Puskas: LeBron got by with a little help from his friends
Green was the theme of the night for Game 7 of the Eastern Conference finals.
But it wasn’t the kind of green that favored the Boston Celtics.
With All-Star forward Kevin Love out with a concussion, the pre-game talk before Game 7 of the Eastern Conference finals was all about which Cleveland Cavaliers role player might step up to help LeBron James with the massive task of getting this team back to the NBA Finals.
Veteran Jeff Green — a former Celtic — turned out to be the guy. James played every second and provided his usual numbers (35 points, 15 rebounds, nine assists), but after a slow start in which LeBron’s teammates shot 3-for-14 early, Green put up 19 points and eight rebounds in 41 minutes.
The wearing of Green on the Celtics — especially after Boston built an early 12-point lead — was just what the Cavaliers needed to finally steal a game, 87-79, at TD Garden on Sunday night.
Conventional wisdom suggested James would need to approach 50 points again for Cleveland to get past Boston, which played farther into May than the absence of the injured Gordon Hayward and Kyrie Irving suggested was possible.
But without their two best players, green also described the Celtics, whose starting five was young and athletic, but came up short in the biggest fourth quarter of their season.
Rookie Jayson Tatum showed why he is a rising star in the league, but Youngstown native Terry Rozier and Marcus Morris both struggled. Rozier was 2 for 14 from the floor and missed all 10 of his 3-pointers. Morris shot just 1 of 10.
Tatum, just 20 years old, led Boston with 24 points. He dunked over James and taunted the King of the NBA, then made a 3-pointer in a fourth-quarter sequence that gave the Celtics a two-point lead.
But Green answered with a 3-pointer and James got the last laugh as the Cavaliers pulled away and the Celtics shrank in the biggest moments of Game 7 on their home court.
Boston fell in love with the 3-pointer, but shot just 18 percent (7 of 39) from deep. As James and the Cavaliers strengthened their grip on Game 7 late, the Celtics began to panic and launched one ill-advised shot after another.
Cleveland also struggled from the perimeter in a typical Game 7 — heavy on defense and physical play — and finished just 9 of 35. But James and J.R. Smith each made three 3-pointers, Green had two and all of those makes were big. Kyle Korver’s only 3-point make in six tries also came in a big fourth-quarter moment.
But while the 3-pointer wasn’t Cleveland’s friend, the player Larry Nance Jr. described as “the baddest man on the planet” was just that.
James, now 33 and a veteran of more of these moments than we can count, took over in the fourth quarter just the way you’d expect the most physically gifted player who ever stepped on a court to do it.
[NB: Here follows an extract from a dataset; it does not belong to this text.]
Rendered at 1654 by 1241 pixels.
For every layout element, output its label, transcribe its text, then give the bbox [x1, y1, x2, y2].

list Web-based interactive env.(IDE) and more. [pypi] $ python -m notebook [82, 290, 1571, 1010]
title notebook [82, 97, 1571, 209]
James scored or assisted on the Cavaliers’ first 12 points of the fourth and made it look so easy that the game was over before the Celtics even realized their season was over.
Can we just dispense with the GOAT talk at this point? No, these Cavaliers are not the 2007 LeBron-led Cavaliers, who were swept in the NBA Finals by the San Antonio Spurts. But they’re also not the 2016 Cavs, with James, Irving and Love as a Big Three.
For LeBron to get this team from where it was at the trade deadline to the NBA Finals has to be a top-three accomplishment in a career we’re still struggling to fully appreciate. I watched Michael Jordan’s entire career. Jordan never had to do this.
But as great as James was Sunday night and throughout this playoff run — easily the single best postseason performance anyone has ever had — LeBron finally got some help on the road in Boston.
It’s hard to underestimate James, but people have been underestimating the Cavaliers all season. They entered Game 7 as a decided underdog at TD Garden.
But the offseason speculation about LeBron’s future will have to wait a couple more weeks, because the baddest man on the planet was his usual self and he got a little help from his friends.